I had felt so proud just a year ago, when I graded with a minor degree, but nothing was left from that anymore, by now.
I felt like a major failure and innocently reached for my nose. It still felt sore and while itching it, I got mad.
I got mad at all these people in there, that only saw my appearance. That saw me as someone, who failed.
Even though, I had archieved lots lately.
Yes, I had. My nose was itchy, but I was able to breath free.
Two days ago, that had been different. I had a little plastic tube stuck in there, that went from my nose right into to my stomach.  It had been connected to a plastic bag, filled with liquid nutrients.
And it had been pulled after 4 weeks of being fed. They trusted me enough to feed my own again.

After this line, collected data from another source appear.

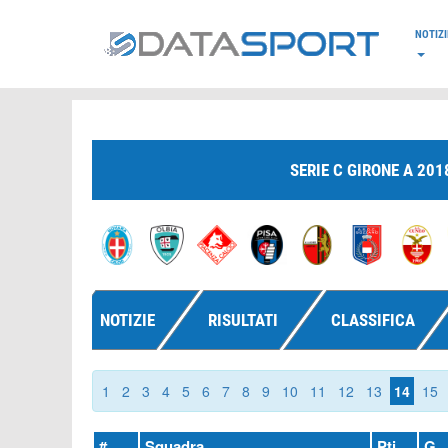
*/
NOTIZI
SERIE C GIRONE A 201
NOTIZIE
RISULTATI
CLASSIFICA
1
2
3
4
5
6
7
8
9
10
11
12
13
14
15
#
Squadra
Pti
G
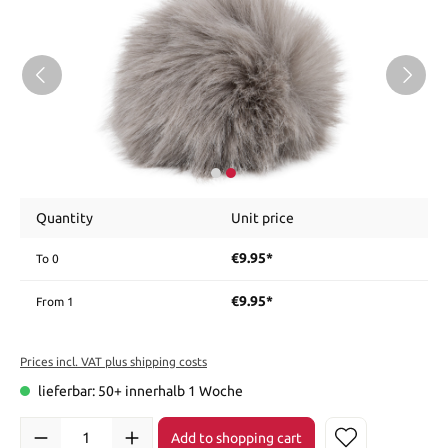
Quantity
Unit price
€9.95*
To
0
€9.95*
From
1
Prices incl. VAT plus shipping costs
lieferbar: 50+ innerhalb 1 Woche
Add to shopping cart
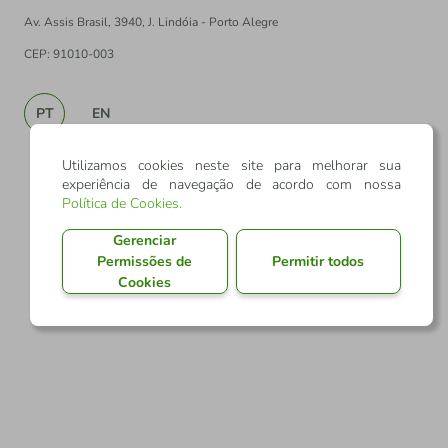
Av. Assis Brasil, 3940, J. Lindóia - Porto Alegre
CEP: 91010-003
PT
EN
Utilizamos cookies neste site para melhorar sua
experiência de navegação de acordo com nossa
Política de Cookies
.
Gerenciar
Permissões de
Permitir todos
Cookies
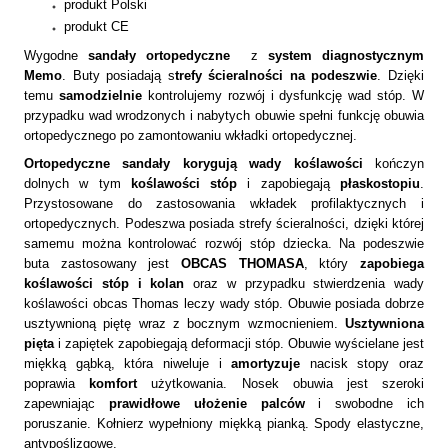
produkt Polski
produkt CE
Wygodne
sandały ortopedyczne
z
system diagnostycznym
Memo
. Buty posiadają s
trefy ścieralności na podeszwie
. Dzięki
temu
samodzielnie
kontrolujemy rozwój i dysfunkcję wad stóp. W
przypadku wad wrodzonych i nabytych obuwie spełni funkcję obuwia
ortopedycznego po zamontowaniu wkładki ortopedycznej.
Ortopedyczne sandały korygują wady koślawości
kończyn
dolnych w tym
koślawości stóp
i zapobiegają
płaskostopiu
.
Przystosowane do zastosowania wkładek profilaktycznych i
ortopedycznych. Podeszwa posiada strefy ścieralności, dzięki której
samemu można kontrolować rozwój stóp dziecka. Na podeszwie
buta zastosowany jest
OBCAS THOMASA
, który
zapobiega
koślawości stóp i kolan
oraz w przypadku stwierdzenia wady
koślawości obcas Thomas leczy wady stóp. Obuwie posiada dobrze
usztywnioną piętę wraz z bocznym wzmocnieniem.
Usztywniona
pięta
i zapiętek zapobiegają deformacji stóp. Obuwie wyścielane jest
miękką gąbką, która niweluje i
amortyzuje
nacisk stopy oraz
poprawia
komfort
użytkowania. Nosek obuwia jest szeroki
zapewniając
prawidłowe ułożenie palców
i swobodne ich
poruszanie. Kołnierz wypełniony miękką pianką. Spody elastyczne,
antypoślizgowe.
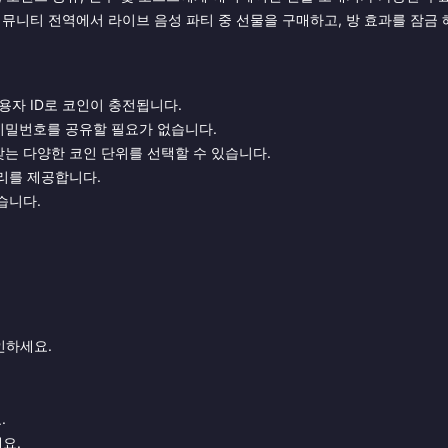
커뮤니티 전역에서 라이브 음성 파티 중 선물을 구매하고, 방 효과를 잠금
사용자 ID로 코인이 충전됩니다.
 비밀번호를 공유할 필요가 없습니다.
는 다양한 코인 단위를 선택할 수 있습니다.
리를 제공합니다.
습니다.
인하세요.
.
요.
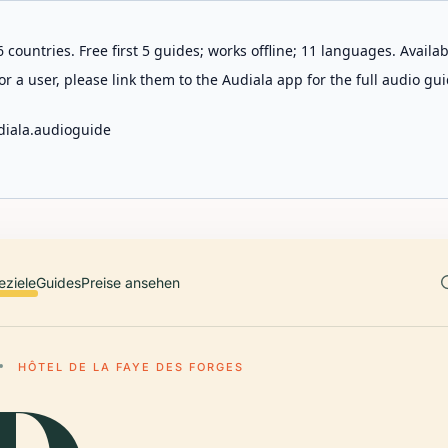
 countries. Free first 5 guides; works offline; 11 languages. Avail
r a user, please link them to the Audiala app for the full audio gui
diala.audioguide
eziele
Guides
Preise ansehen
HÔTEL DE LA FAYE DES FORGES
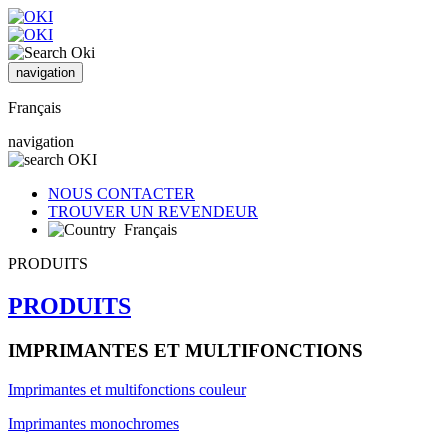
navigation
Français
navigation
NOUS CONTACTER
TROUVER UN REVENDEUR
Français
PRODUITS
PRODUITS
IMPRIMANTES ET MULTIFONCTIONS
Imprimantes et multifonctions couleur
Imprimantes monochromes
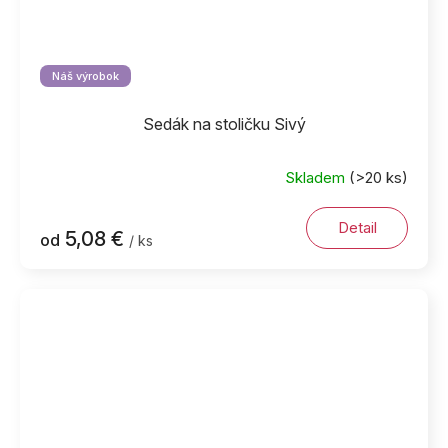
Náš výrobok
Sedák na stoličku Sivý
Skladem
(>20 ks)
Detail
5,08 €
od
/ ks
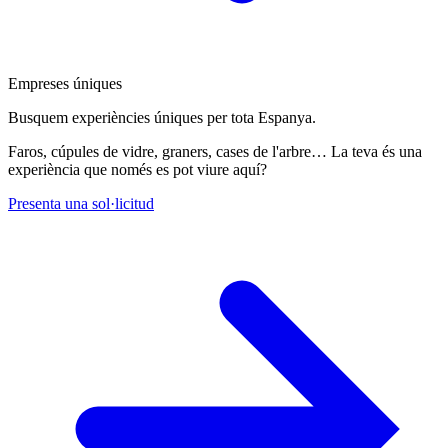
Empreses úniques
Busquem experiències úniques per tota Espanya.
Faros, cúpules de vidre, graners, cases de l'arbre… La teva és una
experiència que només es pot viure aquí?
Presenta una sol·licitud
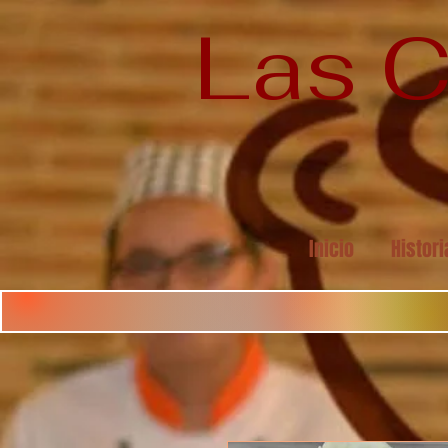
Las C
Inicio
Histori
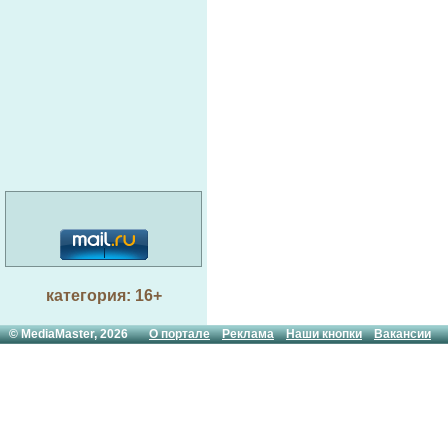
категория: 16+
© MediaMaster, 2026
О портале
Реклама
Наши кнопки
Вакансии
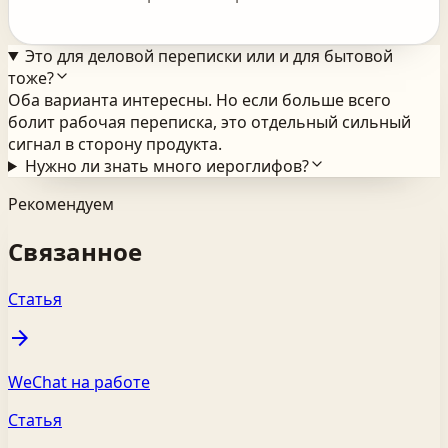
Это для деловой переписки или и для бытовой
тоже?
Оба варианта интересны. Но если больше всего
болит рабочая переписка, это отдельный сильный
сигнал в сторону продукта.
Нужно ли знать много иероглифов?
Рекомендуем
Связанное
Статья
arrow_forward
WeChat на работе
Статья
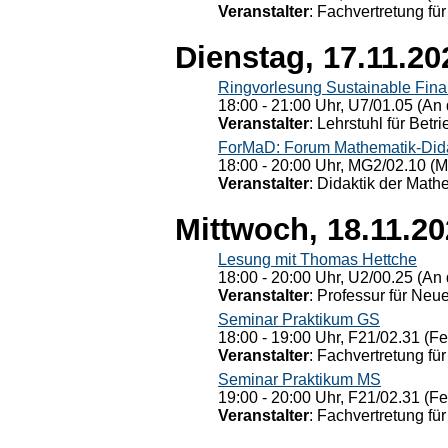
Veranstalter
: Fachvertretung für
Dienstag, 17.11.20
Ringvorlesung Sustainable Fin
18:00 - 21:00 Uhr, U7/01.05 (An 
Veranstalter
: Lehrstuhl für Bet
ForMaD: Forum Mathematik-Dida
18:00 - 20:00 Uhr, MG2/02.10 (M
Veranstalter
: Didaktik der Math
Mittwoch, 18.11.2
Lesung mit Thomas Hettche
18:00 - 20:00 Uhr, U2/00.25 (An 
Veranstalter
: Professur für Neu
Seminar Praktikum GS
18:00 - 19:00 Uhr, F21/02.31 (F
Veranstalter
: Fachvertretung für
Seminar Praktikum MS
19:00 - 20:00 Uhr, F21/02.31 (F
Veranstalter
: Fachvertretung für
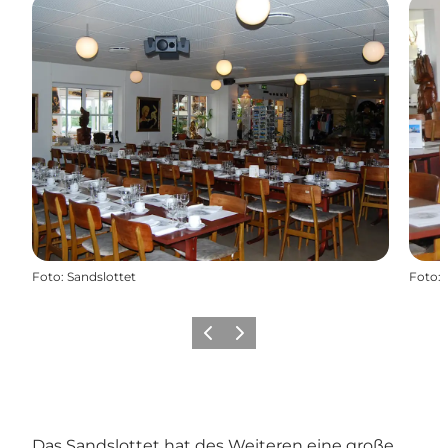
Foto
:
Sandslottet
Foto
:
Zurück
Weiter
Das Sandslottet hat des Weiteren eine große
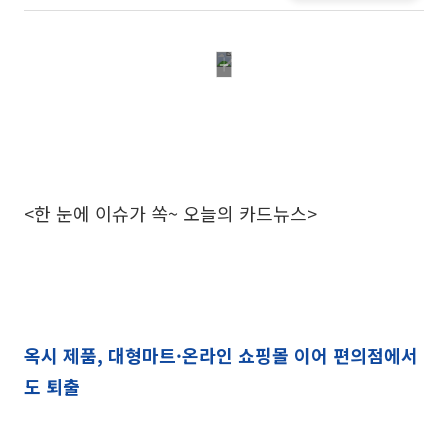
<한 눈에 이슈가 쏙~ 오늘의 카드뉴스>
옥시 제품, 대형마트·온라인 쇼핑몰 이어 편의점에서
도 퇴출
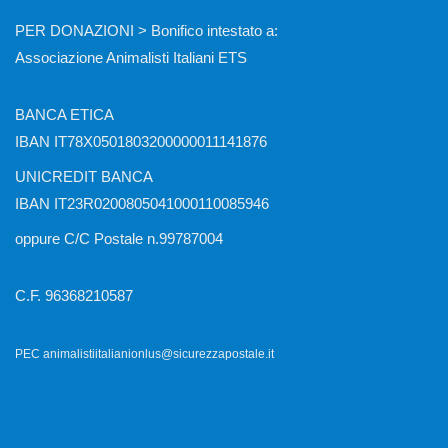
PER DONAZIONI > Bonifico intestato a:
Associazione Animalisti Italiani ETS
BANCA ETICA
IBAN IT78X0501803200000011141876
UNICREDIT BANCA
IBAN IT23R0200805041000110085946
oppure C/C Postale n.99787004
C.F. 96368210587
PEC animalistiitalianionlus@sicurezzapostale.it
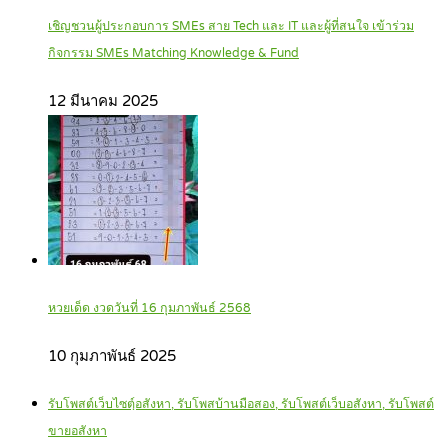
เชิญชวนผู้ประกอบการ SMEs สาย Tech และ IT และผู้ที่สนใจ เข้าร่วม
กิจกรรม SMEs Matching Knowledge & Fund
12 มีนาคม 2025
หวยเด็ด งวดวันที่ 16 กุมภาพันธ์ 2568
10 กุมภาพันธ์ 2025
รับโพสต์เว็บไซตฺ์อสังหา, รับโพสบ้านมือสอง, รับโพสต์เว็บอสังหา, รับโพสต์
ขายอสังหา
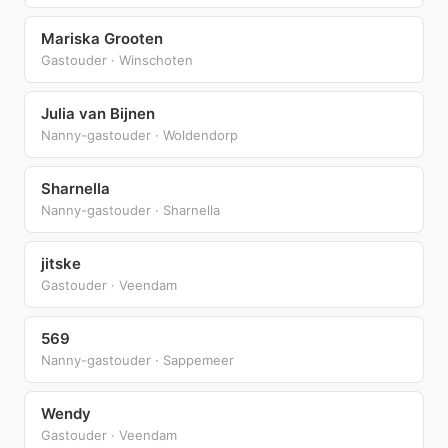
Mariska Grooten
Gastouder · Winschoten
Julia van Bijnen
Nanny-gastouder · Woldendorp
Sharnella
Nanny-gastouder · Sharnella
jitske
Gastouder · Veendam
569
Nanny-gastouder · Sappemeer
Wendy
Gastouder · Veendam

So why was everyone complaining?

I have had to give up school for hospitalization, but I managed to get an apprenticeship after.
I have had to give up that again, for hospitalization and went from one threatment center to another hospital, BUT i was still alive.And not depending on a plastic tube anymore.
I was gonna show them.
I was gonna show everyone, that I am not unsuccessful and a failure.
 That I could be successful, too. Not only my brother.

And I decided to do something now. In that moment. I asked my mum to go to a Fast Food restaurant with me, to get a Sundae.
Yes, a SUNDAE!at.a.FAST.FOOD.place!

While I was looking for my money, I saw a flyer: "We are looking for coworkers"

to be continued...





1 comment:

  1. Darling?
    You're amazing. I am so proud of you,really. For sharing. For fighting. For standing up after falling down,again and again. For never giving up.
    Those people who make nasty comments... What do they know? What do they know about your pain,your suffering,your agony? - Right. Nothing. They don't know what you've been through; what you are STILL going through. They don't know how hard it is to fight; to feed yourself,to take care of yourself on your own.
    But I do,Mary,and I am proud of you. Never forget that.